• **TASK PROMPT**:
Edit the material below so that every "get_reading" becomes "read_dial", and leave every other character as it is.

• **SUPPLIED ENTRIES**:
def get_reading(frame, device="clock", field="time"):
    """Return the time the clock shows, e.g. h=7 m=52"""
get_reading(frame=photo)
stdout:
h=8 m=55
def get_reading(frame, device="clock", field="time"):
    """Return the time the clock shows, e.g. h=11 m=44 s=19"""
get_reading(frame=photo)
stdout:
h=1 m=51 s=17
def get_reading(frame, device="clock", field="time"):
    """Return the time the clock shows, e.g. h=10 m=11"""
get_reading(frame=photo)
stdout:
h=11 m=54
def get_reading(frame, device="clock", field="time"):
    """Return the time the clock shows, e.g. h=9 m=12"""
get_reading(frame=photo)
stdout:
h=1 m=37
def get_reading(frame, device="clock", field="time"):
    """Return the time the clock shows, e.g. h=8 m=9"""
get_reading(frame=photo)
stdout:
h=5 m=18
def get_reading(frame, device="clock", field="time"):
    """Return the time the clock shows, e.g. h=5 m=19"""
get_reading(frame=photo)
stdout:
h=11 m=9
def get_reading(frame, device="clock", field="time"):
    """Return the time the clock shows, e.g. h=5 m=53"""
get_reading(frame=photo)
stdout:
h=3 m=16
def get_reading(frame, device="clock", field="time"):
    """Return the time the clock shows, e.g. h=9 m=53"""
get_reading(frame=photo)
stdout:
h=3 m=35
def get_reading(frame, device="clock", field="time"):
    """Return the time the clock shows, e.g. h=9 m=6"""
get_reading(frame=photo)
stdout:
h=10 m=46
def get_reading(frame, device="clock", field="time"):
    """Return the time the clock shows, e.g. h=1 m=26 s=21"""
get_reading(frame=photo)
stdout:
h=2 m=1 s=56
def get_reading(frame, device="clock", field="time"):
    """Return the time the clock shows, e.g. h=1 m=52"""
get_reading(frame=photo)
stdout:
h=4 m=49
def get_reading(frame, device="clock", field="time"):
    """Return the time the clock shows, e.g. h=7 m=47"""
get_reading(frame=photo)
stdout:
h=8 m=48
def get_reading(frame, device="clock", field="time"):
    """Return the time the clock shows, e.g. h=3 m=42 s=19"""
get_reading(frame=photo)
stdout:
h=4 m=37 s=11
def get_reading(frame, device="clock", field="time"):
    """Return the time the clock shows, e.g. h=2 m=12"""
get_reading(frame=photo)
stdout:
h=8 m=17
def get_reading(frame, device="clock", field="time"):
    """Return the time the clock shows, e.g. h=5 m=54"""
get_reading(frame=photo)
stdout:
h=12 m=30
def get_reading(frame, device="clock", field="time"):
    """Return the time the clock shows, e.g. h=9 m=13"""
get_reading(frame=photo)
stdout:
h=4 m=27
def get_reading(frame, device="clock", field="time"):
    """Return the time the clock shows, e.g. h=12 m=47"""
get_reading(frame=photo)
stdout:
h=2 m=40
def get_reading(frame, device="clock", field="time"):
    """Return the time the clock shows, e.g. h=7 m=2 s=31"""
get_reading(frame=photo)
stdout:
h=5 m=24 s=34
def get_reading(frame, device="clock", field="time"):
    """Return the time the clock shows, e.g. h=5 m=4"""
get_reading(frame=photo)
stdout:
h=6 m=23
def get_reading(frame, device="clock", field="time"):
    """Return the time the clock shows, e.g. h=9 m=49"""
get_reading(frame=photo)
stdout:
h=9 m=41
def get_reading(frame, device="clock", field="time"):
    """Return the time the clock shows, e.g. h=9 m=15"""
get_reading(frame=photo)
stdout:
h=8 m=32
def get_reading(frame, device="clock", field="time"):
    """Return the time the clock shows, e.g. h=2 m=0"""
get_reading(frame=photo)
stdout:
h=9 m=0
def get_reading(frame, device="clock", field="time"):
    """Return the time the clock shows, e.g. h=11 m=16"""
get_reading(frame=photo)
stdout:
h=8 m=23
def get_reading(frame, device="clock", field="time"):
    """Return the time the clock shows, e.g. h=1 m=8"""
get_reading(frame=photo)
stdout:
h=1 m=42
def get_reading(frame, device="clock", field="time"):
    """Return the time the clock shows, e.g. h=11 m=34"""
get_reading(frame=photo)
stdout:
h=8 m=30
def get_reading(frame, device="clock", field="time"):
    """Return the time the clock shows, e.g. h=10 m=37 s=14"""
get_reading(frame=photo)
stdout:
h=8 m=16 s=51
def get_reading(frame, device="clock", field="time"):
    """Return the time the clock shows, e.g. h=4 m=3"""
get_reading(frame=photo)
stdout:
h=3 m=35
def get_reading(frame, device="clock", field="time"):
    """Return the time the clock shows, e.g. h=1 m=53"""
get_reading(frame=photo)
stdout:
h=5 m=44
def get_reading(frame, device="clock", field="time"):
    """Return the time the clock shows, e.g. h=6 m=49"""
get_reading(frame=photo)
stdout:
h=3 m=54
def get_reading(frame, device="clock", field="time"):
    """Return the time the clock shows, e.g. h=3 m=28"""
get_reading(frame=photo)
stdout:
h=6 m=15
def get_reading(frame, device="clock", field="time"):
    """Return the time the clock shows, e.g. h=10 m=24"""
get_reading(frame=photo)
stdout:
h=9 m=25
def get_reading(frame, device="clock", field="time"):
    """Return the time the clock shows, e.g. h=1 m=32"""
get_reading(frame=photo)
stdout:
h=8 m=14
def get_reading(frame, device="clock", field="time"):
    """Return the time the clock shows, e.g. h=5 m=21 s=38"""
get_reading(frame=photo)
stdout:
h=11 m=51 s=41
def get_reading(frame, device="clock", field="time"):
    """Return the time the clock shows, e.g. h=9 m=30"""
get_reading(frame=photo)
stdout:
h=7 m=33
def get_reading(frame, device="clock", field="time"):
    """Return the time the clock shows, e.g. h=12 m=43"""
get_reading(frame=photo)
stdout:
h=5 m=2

• **SOLUTION FOR THIS TASK**:
def read_dial(frame, device="clock", field="time"):
    """Return the time the clock shows, e.g. h=7 m=52"""
read_dial(frame=photo)
stdout:
h=8 m=55
def read_dial(frame, device="clock", field="time"):
    """Return the time the clock shows, e.g. h=11 m=44 s=19"""
read_dial(frame=photo)
stdout:
h=1 m=51 s=17
def read_dial(frame, device="clock", field="time"):
    """Return the time the clock shows, e.g. h=10 m=11"""
read_dial(frame=photo)
stdout:
h=11 m=54
def read_dial(frame, device="clock", field="time"):
    """Return the time the clock shows, e.g. h=9 m=12"""
read_dial(frame=photo)
stdout:
h=1 m=37
def read_dial(frame, device="clock", field="time"):
    """Return the time the clock shows, e.g. h=8 m=9"""
read_dial(frame=photo)
stdout:
h=5 m=18
def read_dial(frame, device="clock", field="time"):
    """Return the time the clock shows, e.g. h=5 m=19"""
read_dial(frame=photo)
stdout:
h=11 m=9
def read_dial(frame, device="clock", field="time"):
    """Return the time the clock shows, e.g. h=5 m=53"""
read_dial(frame=photo)
stdout:
h=3 m=16
def read_dial(frame, device="clock", field="time"):
    """Return the time the clock shows, e.g. h=9 m=53"""
read_dial(frame=photo)
stdout:
h=3 m=35
def read_dial(frame, device="clock", field="time"):
    """Return the time the clock shows, e.g. h=9 m=6"""
read_dial(frame=photo)
stdout:
h=10 m=46
def read_dial(frame, device="clock", field="time"):
    """Return the time the clock shows, e.g. h=1 m=26 s=21"""
read_dial(frame=photo)
stdout:
h=2 m=1 s=56
def read_dial(frame, device="clock", field="time"):
    """Return the time the clock shows, e.g. h=1 m=52"""
read_dial(frame=photo)
stdout:
h=4 m=49
def read_dial(frame, device="clock", field="time"):
    """Return the time the clock shows, e.g. h=7 m=47"""
read_dial(frame=photo)
stdout:
h=8 m=48
def read_dial(frame, device="clock", field="time"):
    """Return the time the clock shows, e.g. h=3 m=42 s=19"""
read_dial(frame=photo)
stdout:
h=4 m=37 s=11
def read_dial(frame, device="clock", field="time"):
    """Return the time the clock shows, e.g. h=2 m=12"""
read_dial(frame=photo)
stdout:
h=8 m=17
def read_dial(frame, device="clock", field="time"):
    """Return the time the clock shows, e.g. h=5 m=54"""
read_dial(frame=photo)
stdout:
h=12 m=30
def read_dial(frame, device="clock", field="time"):
    """Return the time the clock shows, e.g. h=9 m=13"""
read_dial(frame=photo)
stdout:
h=4 m=27
def read_dial(frame, device="clock", field="time"):
    """Return the time the clock shows, e.g. h=12 m=47"""
read_dial(frame=photo)
stdout:
h=2 m=40
def read_dial(frame, device="clock", field="time"):
    """Return the time the clock shows, e.g. h=7 m=2 s=31"""
read_dial(frame=photo)
stdout:
h=5 m=24 s=34
def read_dial(frame, device="clock", field="time"):
    """Return the time the clock shows, e.g. h=5 m=4"""
read_dial(frame=photo)
stdout:
h=6 m=23
def read_dial(frame, device="clock", field="time"):
    """Return the time the clock shows, e.g. h=9 m=49"""
read_dial(frame=photo)
stdout:
h=9 m=41
def read_dial(frame, device="clock", field="time"):
    """Return the time the clock shows, e.g. h=9 m=15"""
read_dial(frame=photo)
stdout:
h=8 m=32
def read_dial(frame, device="clock", field="time"):
    """Return the time the clock shows, e.g. h=2 m=0"""
read_dial(frame=photo)
stdout:
h=9 m=0
def read_dial(frame, device="clock", field="time"):
    """Return the time the clock shows, e.g. h=11 m=16"""
read_dial(frame=photo)
stdout:
h=8 m=23
def read_dial(frame, device="clock", field="time"):
    """Return the time the clock shows, e.g. h=1 m=8"""
read_dial(frame=photo)
stdout:
h=1 m=42
def read_dial(frame, device="clock", field="time"):
    """Return the time the clock shows, e.g. h=11 m=34"""
read_dial(frame=photo)
stdout:
h=8 m=30
def read_dial(frame, device="clock", field="time"):
    """Return the time the clock shows, e.g. h=10 m=37 s=14"""
read_dial(frame=photo)
stdout:
h=8 m=16 s=51
def read_dial(frame, device="clock", field="time"):
    """Return the time the clock shows, e.g. h=4 m=3"""
read_dial(frame=photo)
stdout:
h=3 m=35
def read_dial(frame, device="clock", field="time"):
    """Return the time the clock shows, e.g. h=1 m=53"""
read_dial(frame=photo)
stdout:
h=5 m=44
def read_dial(frame, device="clock", field="time"):
    """Return the time the clock shows, e.g. h=6 m=49"""
read_dial(frame=photo)
stdout:
h=3 m=54
def read_dial(frame, device="clock", field="time"):
    """Return the time the clock shows, e.g. h=3 m=28"""
read_dial(frame=photo)
stdout:
h=6 m=15
def read_dial(frame, device="clock", field="time"):
    """Return the time the clock shows, e.g. h=10 m=24"""
read_dial(frame=photo)
stdout:
h=9 m=25
def read_dial(frame, device="clock", field="time"):
    """Return the time the clock shows, e.g. h=1 m=32"""
read_dial(frame=photo)
stdout:
h=8 m=14
def read_dial(frame, device="clock", field="time"):
    """Return the time the clock shows, e.g. h=5 m=21 s=38"""
read_dial(frame=photo)
stdout:
h=11 m=51 s=41
def read_dial(frame, device="clock", field="time"):
    """Return the time the clock shows, e.g. h=9 m=30"""
read_dial(frame=photo)
stdout:
h=7 m=33
def read_dial(frame, device="clock", field="time"):
    """Return the time the clock shows, e.g. h=12 m=43"""
read_dial(frame=photo)
stdout:
h=5 m=2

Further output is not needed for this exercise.